Inoltre, tale preteso errore, così come quello circa l’anno di riferimento del contributo dovuto, non si confronta con la ratio decisiva che fonda l’accoglimento dell’originario ricorso per cassazione che sta tutta nell’assunto secondo cui “dall’essere iscritto all’Albo derivava l’obbligo di versare il contributo integrativo per tutti coloro – anche non iscritti alla Cassa – che avessero svolto l’attività forense in Italia, e ciò indipendentemente dall’essere cittadino italiano o di un diverso paese dell’UE”; ogni ulteriore argomentazione svolta nella sentenza in esame (sia sull’opzione che sulla normativa comunitaria) funge da supporto ulteriore alla trama argomentativa e non assume valore decisivo.

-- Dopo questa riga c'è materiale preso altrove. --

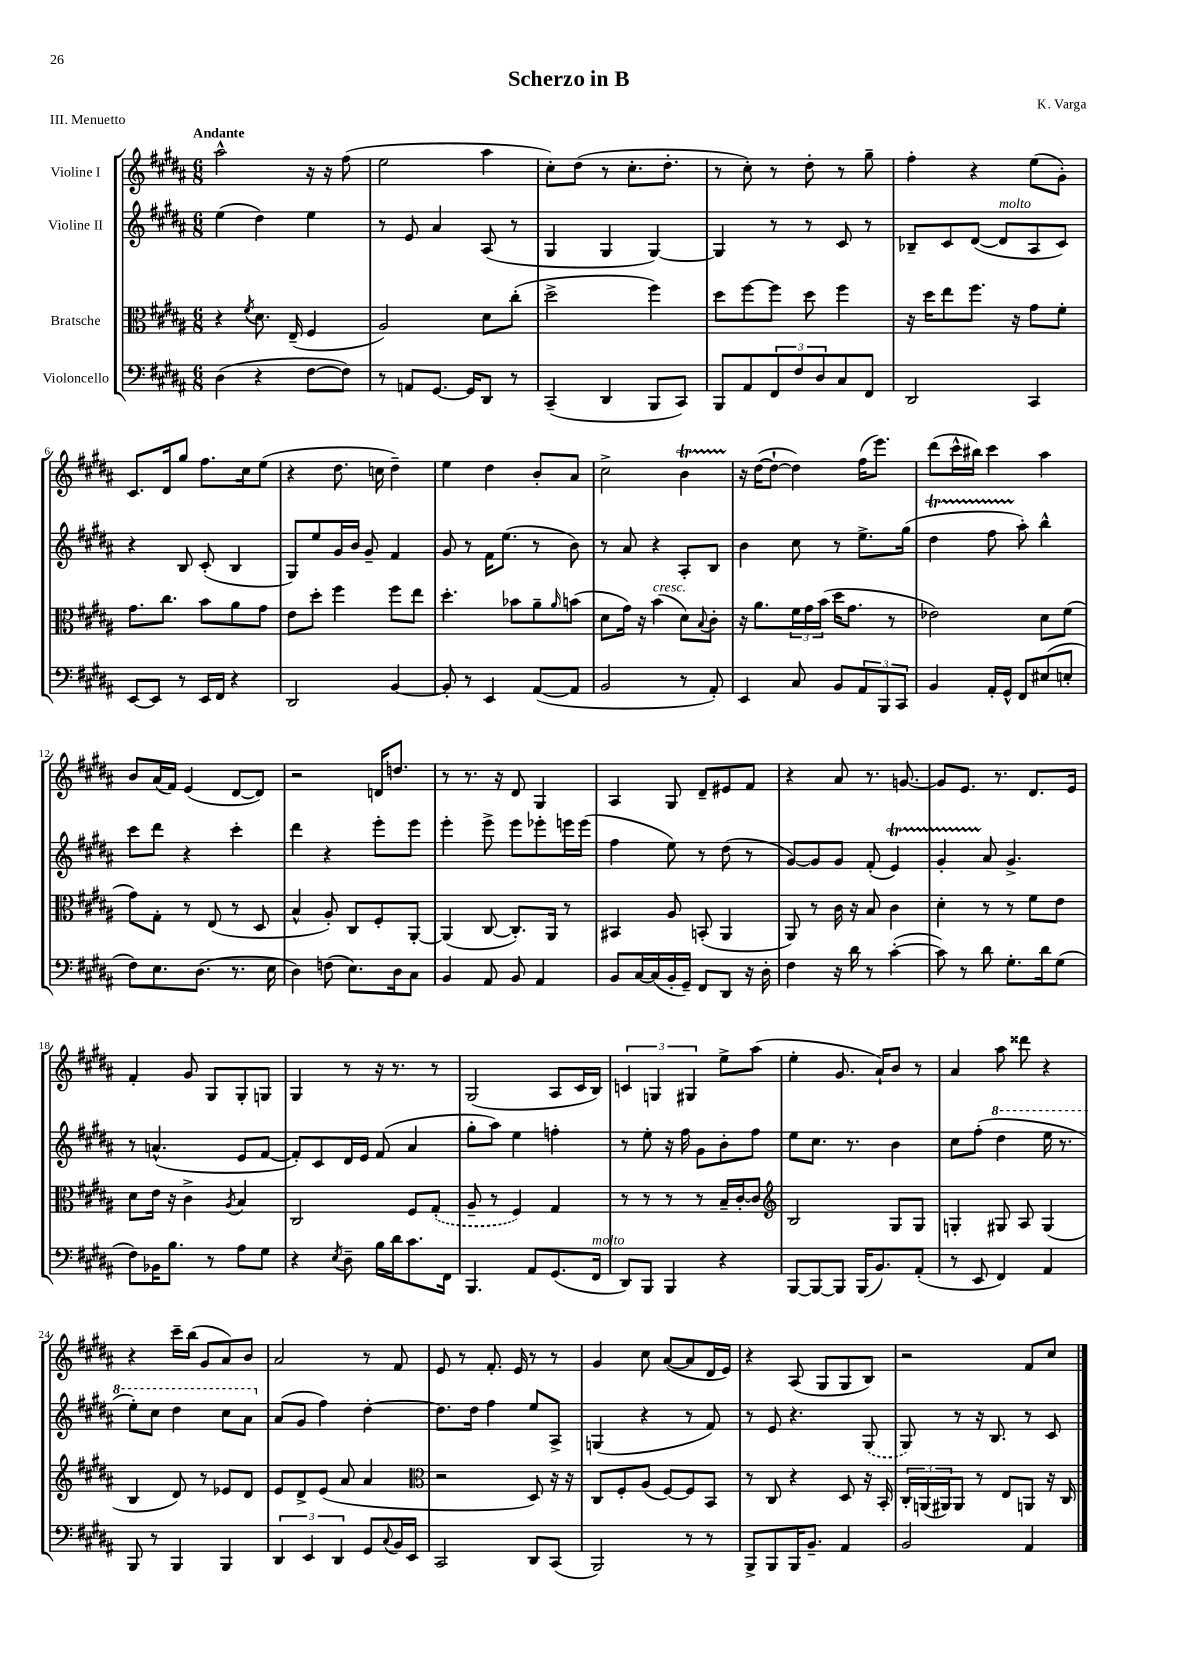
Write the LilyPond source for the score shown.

\header { title = "Scherzo in B" composer = "K. Varga" piece = "III. Menuetto" }
<<
\new StaffGroup <<
\new Staff = "s0" \with { instrumentName = "Violine I" } {
    \clef treble \key b \major \numericTimeSignature \time 6/8 \tempo "Andante"
    ais''2-^ r16 r16 fis''8( |
    e''2 ais''4 |
    cis''8-.) dis''8( r8 cis''8.-. dis''8.-. |
    r8 cis''8-.) r8 dis''8-. r8 gis''8-- |
    fis''4-. r4 e''8( gis'8-.) |
    cis'8. dis'16 gis''8 fis''8. cis''16 e''8( |
    r4 dis''8. c''16 dis''4--) |
    e''4 dis''4 b'8-. ais'8 |
    cis''2-> b'4\startTrillSpan |
    r16\stopTrillSpan dis''16~( dis''8~-! dis''4) fis''16( e'''8.) |
    dis'''8( cis'''16-^ bis''16) cis'''4 ais''4 |
    b'8 ais'16( fis'16) e'4( dis'8~ dis'8) |
    r2 d'16 d''8. |
    r8 r8. r16 dis'8 gis4 |
    ais4 gis8 dis'8-- eis'8 fis'8 |
    r4 ais'8 r8. g'8.~ |
    g'8 e'8. r8. dis'8. e'16 |
    fis'4-. gis'8 gis8 gis8-. g8 |
    gis4 r8 r16 r8. r8 |
    gis2( ais8 cis'16 b16) |
    \tuplet 3/2 { c'4 g4 gis4 } e''8-> ais''8( |
    e''4-. gis'8. ais'16-!) b'8 r8 |
    ais'4 ais''8 disis'''8 r4 |
    r4 cis'''16-- b''16( gis'8 ais'8) b'8 |
    ais'2 r8 fis'8 |
    e'8 r8 fis'8.-. e'16 r8 r8 |
    gis'4 cis''8 ais'8~( ais'8 dis'16 e'16) |
    r4 ais8( gis8 gis8 b8) |
    r2 fis'8 cis''8 \bar "|." |
}
\new Staff = "s1" \with { instrumentName = "Violine II" } {
    \clef treble \key b \major \numericTimeSignature \time 6/8
    e''4( dis''4) e''4 |
    r8 e'8 ais'4 ais8( r8 |
    gis4 gis4 gis4~) |
    gis4 r8 r8 cis'8 r8 |
    bes8-- cis'8 dis'8~( dis'8^\markup { \italic "molto" } ais8 cis'8) |
    r4 b8 cis'8-.( b4 |
    gis8) e''8 gis'16 b'16 gis'8-- fis'4 |
    gis'8 r8 fis'16 e''8.( r8 b'8) |
    r8 ais'8 r4 ais8-. b8 |
    b'4 cis''8 r8 e''8.-> gis''16( |
    dis''4\startTrillSpan fis''8 ais''8-.\stopTrillSpan) b''4-^ |
    cis'''8 dis'''8 r4 cis'''4-. |
    dis'''4 r4 e'''8-. e'''8 |
    e'''4-. e'''8-> e'''8 ees'''8-. e'''16 e'''16( |
    fis''4 e''8) r8 dis''8( r8 |
    gis'8~) gis'8 gis'8 fis'8-.( e'4\startTrillSpan) |
    gis'4-. ais'8\stopTrillSpan gis'4.-> |
    r8 a'4.-^( e'8 fis'8~ |
    fis'8-.) cis'8 dis'16 e'16 fis'8( ais'4 |
    gis''8-. ais''8) e''4 f''4-. |
    r8 e''8-. r16 fis''16 gis'8 b'8-. fis''8 |
    e''8 cis''8. r8. b'4 |
    cis''8 fis''8-.( \ottava #1 dis'''4 e'''16 r8. |
    e'''8-.) cis'''8 dis'''4 cis'''8 ais''8 \ottava #0 |
    ais'8( gis'8 fis''4) dis''4~-. |
    dis''8. dis''16 fis''4 e''8 ais8-> |
    g4( r4 r8 fis'8) |
    r8 e'8 r4. \once \slurDashed gis8( |
    gis8) r8 r16 b8. r8 cis'8 \bar "|." |
}
\new Staff = "s2" \with { instrumentName = "Bratsche" } {
    \clef alto \key b \major \numericTimeSignature \time 6/8
    r4 \acciaccatura { fis'8 } dis'8. e16--( fis4 |
    ais2) dis'8 cis''8-.( |
    dis''2-> fis''4) |
    dis''8 fis''8~ fis''8 dis''8 fis''4 |
    r16 dis''16 e''8 fis''8. r16 gis'8 fis'8-. |
    gis'8. cis''8. b'8 ais'8 gis'8 |
    e'8 dis''8-. fis''4 fis''8 e''8 |
    dis''4.-. bes'8 ais'8-- \grace { ais'16 } b'8( |
    dis'8 gis'16) r16 b'4^\markup { \italic "cresc." }( dis'8) \appoggiatura { b8 } cis'8-. |
    r16 ais'8. \tuplet 3/2 { fis'16 gis'16 b'16( } dis''16 gis'8. r8 |
    ees'2) dis'8 fis'8( |
    gis'8) gis8-. r8 e8( r8 dis8 |
    b4-^ ais8-.) cis8 fis8-. ais,8~-. |
    ais,4( cis8~ cis8.-.) ais,16 r8 |
    bis,4 ais8 b,8-.( ais,4 |
    ais,8) r8 cis'16 r16 b8 cis'4 |
    dis'4-. r8 r8 fis'8 e'8 |
    dis'8 e'16 r16 cis'4-> \acciaccatura { ais8 } b4 |
    cis2 fis8 \once \slurDashed gis8-.( |
    ais8-- r8 fis4) gis4 |
    r8 r8 r8 r8 b16-- cis'16~-. cis'8 |
    \clef treble b2 gis8 gis8 |
    g4-. gis8 ais8 gis4( |
    b4 dis'8) r8 ees'8 dis'8 |
    e'8 dis'8-> e'8( ais'8 ais'4 |
    \clef alto r2 dis8) r16 r16 |
    cis8 fis8-. ais8( fis8~) fis8 b,8 |
    r8 cis8 r4 dis8 r16 b,16-. |
    \tuplet 3/2 { cis16-. a,16( ais,16) } ais,8 r8 e8 a,8 r16 cis16 \bar "|." |
}
\new Staff = "s3" \with { instrumentName = "Violoncello" } {
    \clef bass \key b \major \numericTimeSignature \time 6/8
    dis4( r4 fis8~ fis8) |
    r8 a,8 gis,8.~ gis,16 dis,8 r8 |
    cis,4--( dis,4 b,,8 cis,8) |
    b,,8 ais,8 \tuplet 3/2 { fis,8 fis8 dis8 } cis8 fis,8 |
    dis,2 cis,4 |
    e,8~ e,8 r8 e,16 fis,16 r4 |
    dis,2 b,4~ |
    b,8-. r8 e,4 ais,8~( ais,8 |
    b,2 r8 ais,8-.) |
    e,4 cis8 b,8 \tuplet 3/2 { ais,8 b,,8 cis,8 } |
    b,4 ais,16-. gis,16-^ fis,8 eis8( e8-. |
    fis8) e8. dis8.( r8. e16 |
    dis4) f8( e8.) dis16 cis8 |
    b,4 ais,8 b,8 ais,4 |
    b,8 cis16~ cis16( b,16-. gis,16--) fis,8 dis,8 r16 dis16-. |
    fis4 r16 dis'16 r8 cis'4~-.( |
    cis'8) r8 dis'8 gis8.-. dis'16 gis8( |
    fis8) bes,16 b8. r8 ais8 gis8 |
    r4 \acciaccatura { e8 } dis8-- b16 dis'16 cis'8. fis,16 |
    b,,4. ais,8 gis,8.( fis,16^\markup { \italic "molto" } |
    dis,8) b,,8 b,,4 r4 |
    b,,8~ b,,8~ b,,8 b,,16( b,8.) ais,8-.( |
    r8 e,8 fis,4) ais,4 |
    b,,8 r8 b,,4 b,,4 |
    \tuplet 3/2 { dis,4 e,4 dis,4 } gis,8 \appoggiatura { cis8 } b,16 e,16 |
    cis,2 dis,8 cis,8( |
    b,,2) r8 r8 |
    b,,8-> b,,8 b,,16 b,8.-- ais,4 |
    b,2 ais,4 \bar "|." |
}
>>
>>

Sicché gli errori denunciati, quand’anche ritenuti sussistenti, non renderebbero la sentenza impugnata priva della sua base logico-giuridica, e tale rilievo priva anche di rilevanza, nel presente giudizio di revocazione, la prospettata questione ex art. 267, c. 3, TFUE.
4. Conclusivamente il ricorso deve essere dichiarato inammissibile; le spese seguono la soccombenza liquidate come da dispositivo.
Ai sensi dell’art. 13, comma 1-quater, del d.P.R. n. 115 del 2002, nel testo introdotto dall’art. 1, comma 17, della legge n. 228 del 2012, occorre dare atto della sussistenza dei presupposti processuali per il versamento, da parte del ricorrente, dell’ulteriore importo a titolo di contributo unificato, pari a quello, ove dovuto, per il ricorso, a norma del comma 1-bis dello stesso art. 13 (cfr. Cass. SS.UU. n. 4315 del 2020).
P.Q.M.
Dichiara inammissibile il ricorso e condanna parte ricorrente al pagamento delle spese liquidate in euro 3.000,00, oltre euro 200,00 per esborsi, accessori secondo legge e rimborso spese generali al 15%.
Ai sensi dell’art. 13, co. 1 quater, d.P.R. n. 115 del 2002 dà atto della sussistenza dei presupposti processuali per il versamento, da parte del ricorrente, dell’ulteriore importo a titolo di contributo unificato pari a quello previsto per il ricorso a norma del comma 1 bis dello stesso art. 13, se dovuto.